Exercise passage:
********

Project 4 / Scene Recognition with Bag of Words

Fig 1. Confusion Matrix generated by SIFT and GIST descriptors. Best result I gain in this project.

Basic Implementation

In this project, we perform scenen recognition for a 15 scene database. We try to use tiny images representation and bag of SIFT representation for feature extraction. And we test the effectness both of KNN and SVM in this project for scene classification. After implementing those algorithms individually, we need to test their performance with three different combinations. Below shows the results we gain before applying advanced steps in extra part. (vocabulary size: 200, K in KNN: 5, LAMBDA: 0.0001)

  1. Tiny images representation and nearest neighbor classifier (accuracy is 22.3%) Confusion matrix and the table of classifier results
  2. Bag of SIFT representation and nearest neighbor classifier (accuracy is 52.1%) Confusion matrix and the table of classifier results
  3. Bag of SIFT representation and linear SVM classifier (accuracy is 63.9%) Confusion matrix and the table of classifier results

Extra Credit / Graduate Credit

1. Add additional, complementary features - Add gist descriptors

For this task, I generate gist descriptor of each image and append it to the normalized sift descriptor. All the parameters setting keep the same.The gist feature descriptor refers to http://people.csail.mit.edu/torralba/code/spatialenvelope/ . Adding the gist features can boost up the classification accuracy to 70.8%, which is the best performance I gain. So i show the confusion matrix in Fig 1. To test the combination of sift and gist feature, you need to change the set up to be(The table of classifier results will be shown in the latter part of this report)

%code for this part is in get_bags_of_gists
FEATURE = 'sift and gist';

2. Experiment with many different vocabulary sizes and report performance

For this task, I do experiment on vocabulary sizes of 10, 20, 50, 100, 200, 400. And I use the sift descriptors and all-SVM for classification. The corresponding accuracy values are shown in Fig 2. We find that the accuracy tends to converge after the size of vocabulary become larger. Since lager vocal_size will lead to longer processing time, it is important to select an appropriate vocal_size considering the tradeoff bewteen accuracy and effeciency.

********

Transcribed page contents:
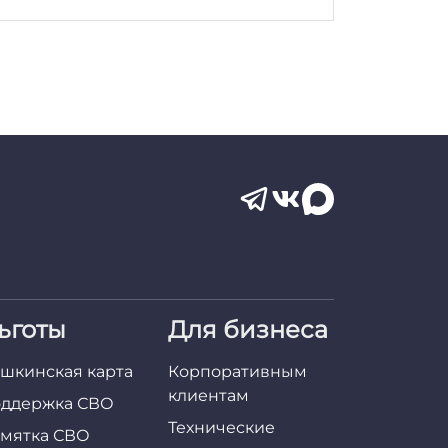
ьготы
Для бизнеса
шкинская карта
Корпоративным
клиентам
ддержка СВО
Технические
мятка СВО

********

Required tasks:
1) For each statement about the scene recognition report, answer yes or no and quote the words from the report that decide it.
(a) Tiny images paired with a nearest neighbor classifier reached 22.3% accuracy.
(b) Adding the gist descriptors required changing the vocabulary size.
(c) One of the vocabulary sizes tested was 800.
2) Pick up the scene recognition report after its last sentence and keep writing.
Nothing in the entries is needed for this work.

Answers to each task:
1)
(a) Yes: "Tiny images representation and nearest neighbor classifier (accuracy is 22.3%)"
(b) No: "All the parameters setting keep the same."
(c) No: "I do experiment on vocabulary sizes of 10, 20, 50, 100, 200, 400"

2)
Fig 2. Accuracy gained by bag of SIFT + 1 vs all linear SVM with different vocabulary sizes.

3. Train the SVM with chi-sqr

For this task, I train the SVM using chi-sqr kernel. Following the instruction provided in http://www.vlfeat.org/overview/svm.html, I first construct a chi-sqr dataset based for the training data. Then I feed the new dataset to vl_svmtrain. The code is provided below

Confusion matrix and the table of classifier results

%training for the SVM with chi-sqr
hom.kernel = 'KChi2';
hom.order = 2;
dataset = vl_svmdataset(train_image_feats', 'homkermap', hom);
[W, B] = vl_svmtrain(dataset, train_label', LAMBDA);

%calculate score when the jth item in ith category
score=(ws{i}')*(vl_homkermap(test_image_feats(j,:)', 2))+bs{i};

Fig 3. Confusion Matrix gained with bag of sift and SVM trained with chi-sqr.

Best Result Showcase

To get the best result, I get the GIST descriptors and use them together with the normalized SIFT descriptor as image features. The code for generating this mix features is in get_sift_and_gist.m. I use linear SVM for it. To reproduce it. And you should set parameters to be the following values in seperate file.

%In proj4.m
FEATURE = 'sift and gist';
CLASSIFIER = 'support vector machine';
vocab_size = 200;

%In svm_classify.m
LAMBDA=0.0001;

Results visualization for my best performing recognition pipeline.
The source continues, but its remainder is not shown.